Sejauh menyangkut kedatangan Islam di Nusantara, terdapat diskusi dan perdebatan panjang di antara para ahli mengenai tiga masalah pokok: tempat asal kedatangan Islam, para pembawanya, dan waktu kedatangannya. Berbagai teori dan pembahasan yang berusaha menjawab ketiga masalah pokok ini jelas belum tuntas, tidak hanya karena kurangnya data yang dapat mendukung suatu teori tertentu, tetapi juga karena sifat sepihak dari berbagai teori yang ada. Teori umum perihal kedatangan Islam di Asia Tenggara dikatakan terjadi melalui tiga cara: Pertama, melalui dakwah oleh para pedagang Muslim dalam alur perdagangan; kedua, melalui dakwah para dai dan yang datang dari India atau Arab dan sengaja untuk Syi’ar; dan ketiga, melalui kekuasan atau peperangan.

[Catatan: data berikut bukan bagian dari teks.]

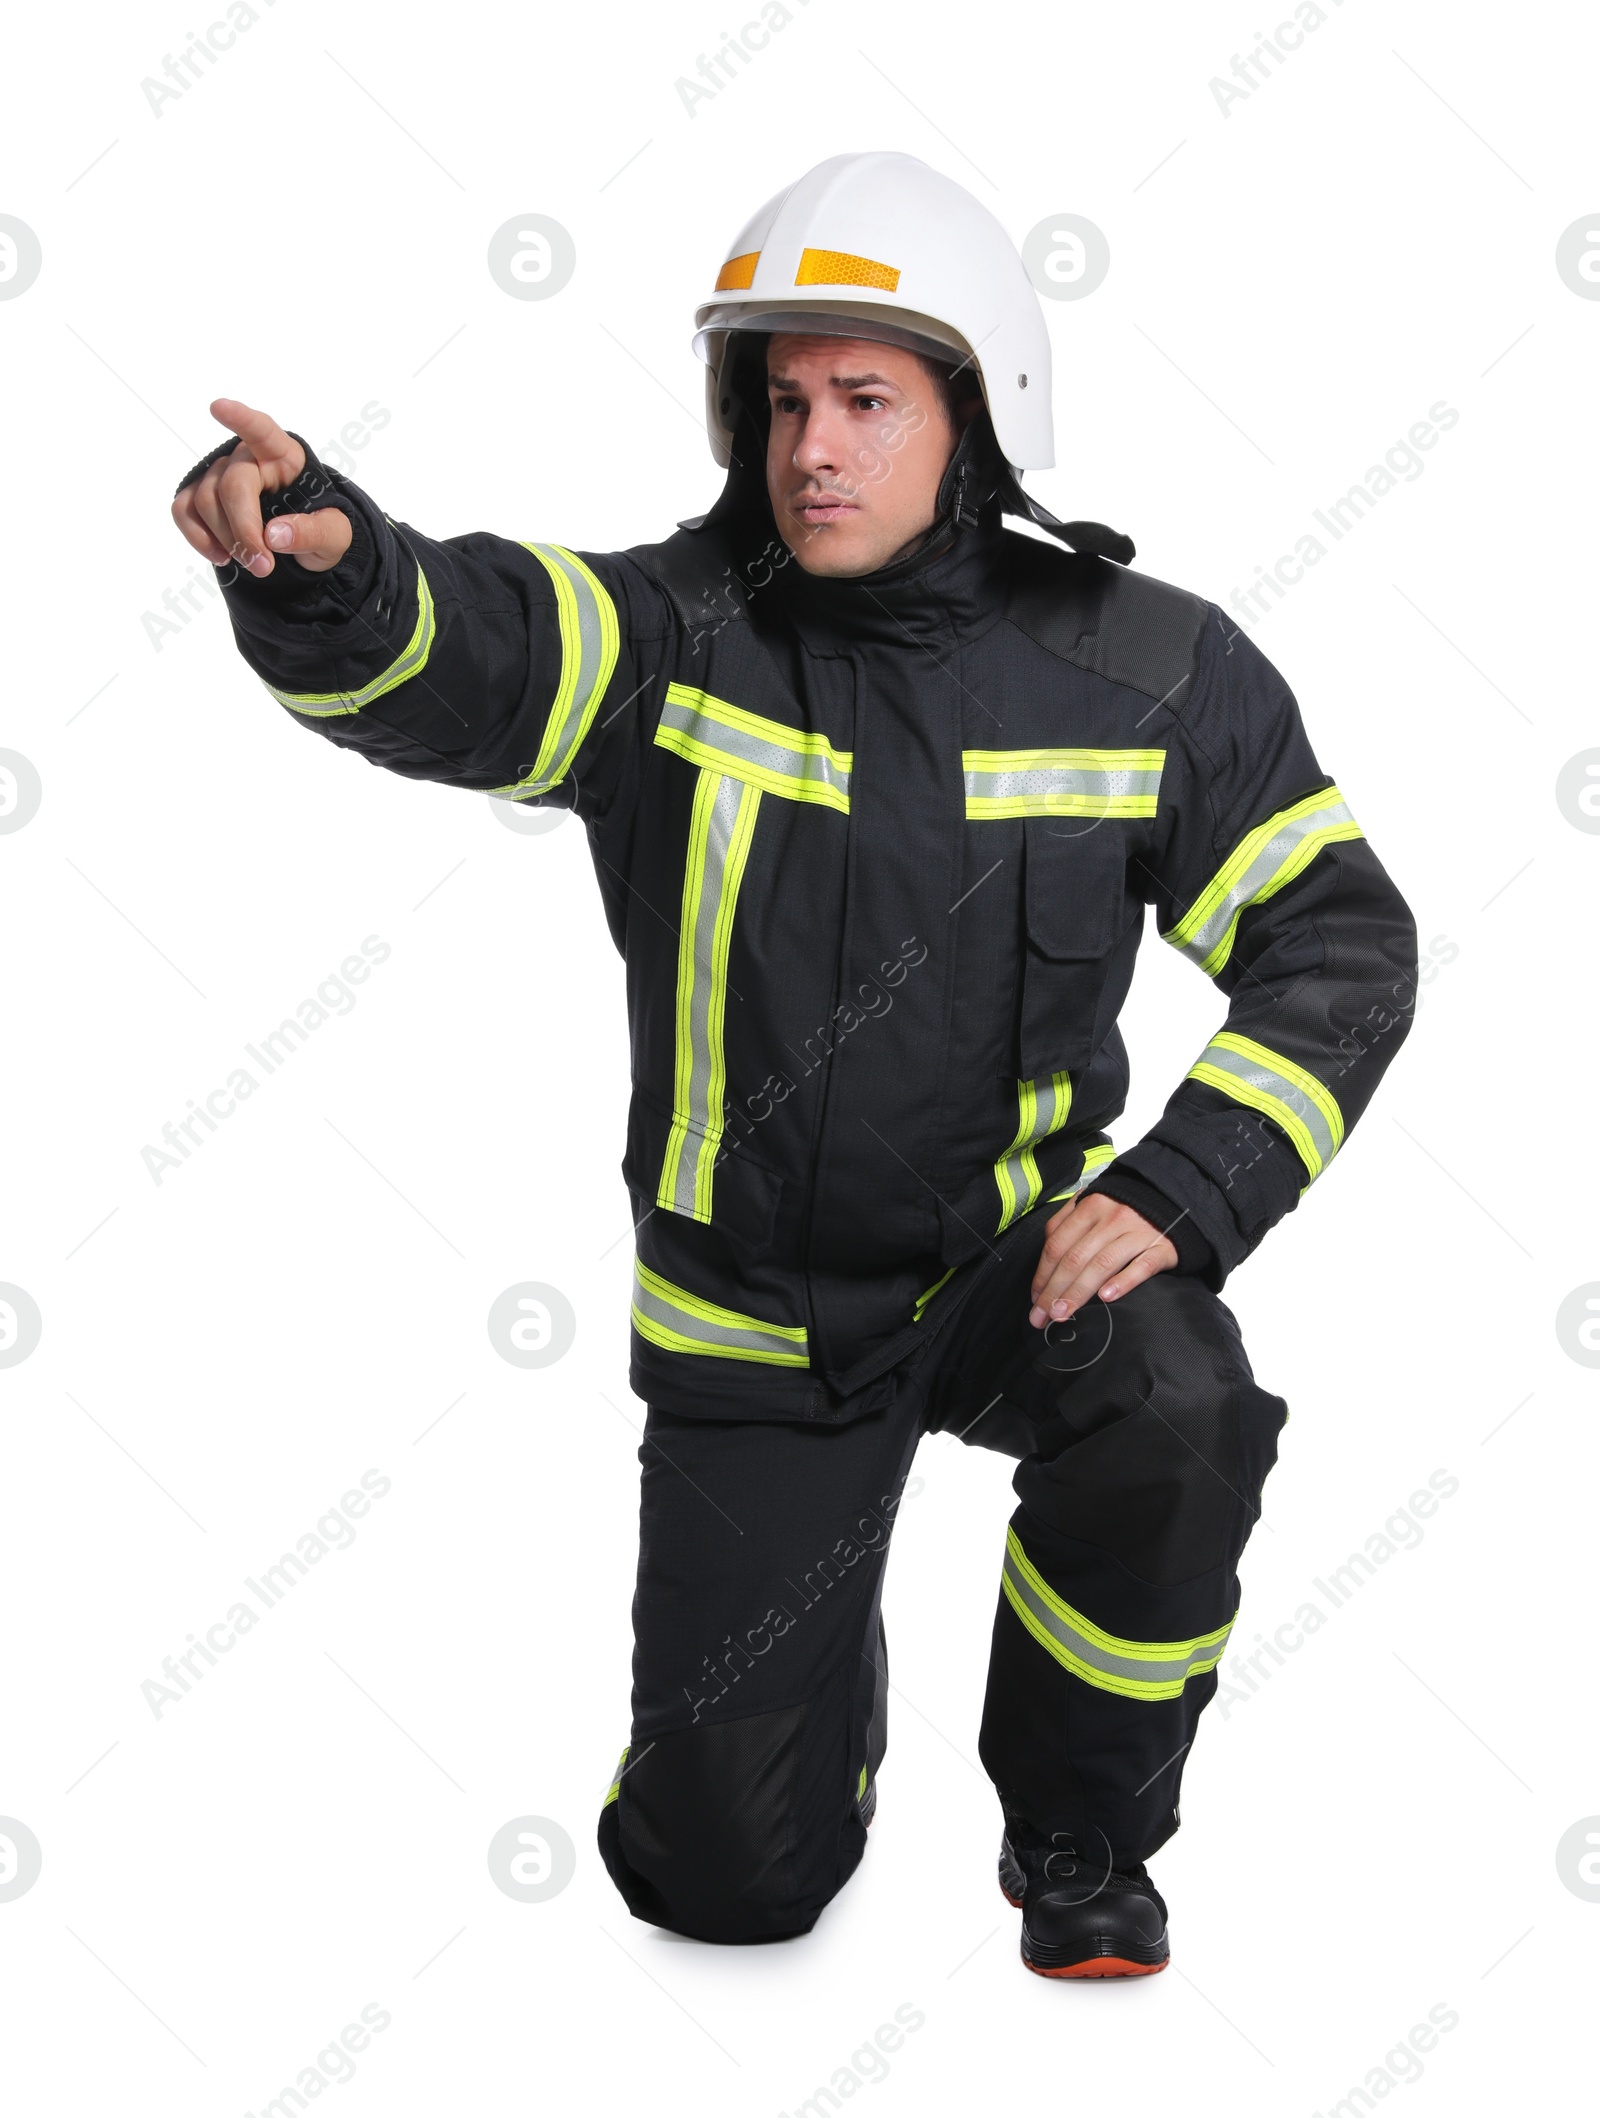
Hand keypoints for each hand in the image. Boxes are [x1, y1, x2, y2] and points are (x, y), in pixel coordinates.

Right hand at [171, 398, 351, 577]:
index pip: (262, 431)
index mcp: (286, 456)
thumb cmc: (321, 528)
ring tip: (252, 564)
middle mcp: (249, 458)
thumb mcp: (334, 535)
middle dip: (243, 530)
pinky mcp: (201, 496)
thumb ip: (311, 533)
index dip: (241, 419)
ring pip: (205, 500)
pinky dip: (197, 537)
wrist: (305, 547)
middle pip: (231, 485)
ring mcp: (221, 474)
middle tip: (263, 566)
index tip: (218, 407)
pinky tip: (221, 556)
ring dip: (226, 539)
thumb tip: (273, 536)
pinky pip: (184, 510)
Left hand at [1029, 1193, 1178, 1328]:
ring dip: (1078, 1292)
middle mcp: (1112, 1218)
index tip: (1035, 1300)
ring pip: (1102, 1264)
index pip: (1058, 1244)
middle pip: (1075, 1258)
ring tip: (1062, 1314)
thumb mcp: (1093, 1204)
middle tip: (1042, 1316)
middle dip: (1054, 1290)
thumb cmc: (1124, 1207)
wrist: (1173, 1198)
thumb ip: (1067, 1223)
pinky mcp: (1162, 1248)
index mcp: (1090, 1206)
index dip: (1043, 1274)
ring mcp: (1138, 1233)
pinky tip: (1106, 1298)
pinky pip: (1142, 1266)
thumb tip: (1046, 1257)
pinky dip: (1123, 1282)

Masa antara abad XIV-XV memiliki arti penting dalam sejarah kebudayaan Nusantara. Pada saat itu ditandai hegemoni Majapahit sebagai Kerajaan yang bercorak Hindu-Budha mulai pudar. Sezaman dengan itu, muncul jaman baru yang ditandai penyebaran Islam melalui jalan perdagangan Nusantara. Melalui jalur damai perdagangan itulah, Islam kemudian semakin dikenal di tengah masyarakat Papua. Kala itu penyebaran Islam masih relatif terbatas di kota-kota pelabuhan. Para pedagang dan ulama menjadi guru-guru yang sangat besar pengaruhnya di tempat-tempat baru.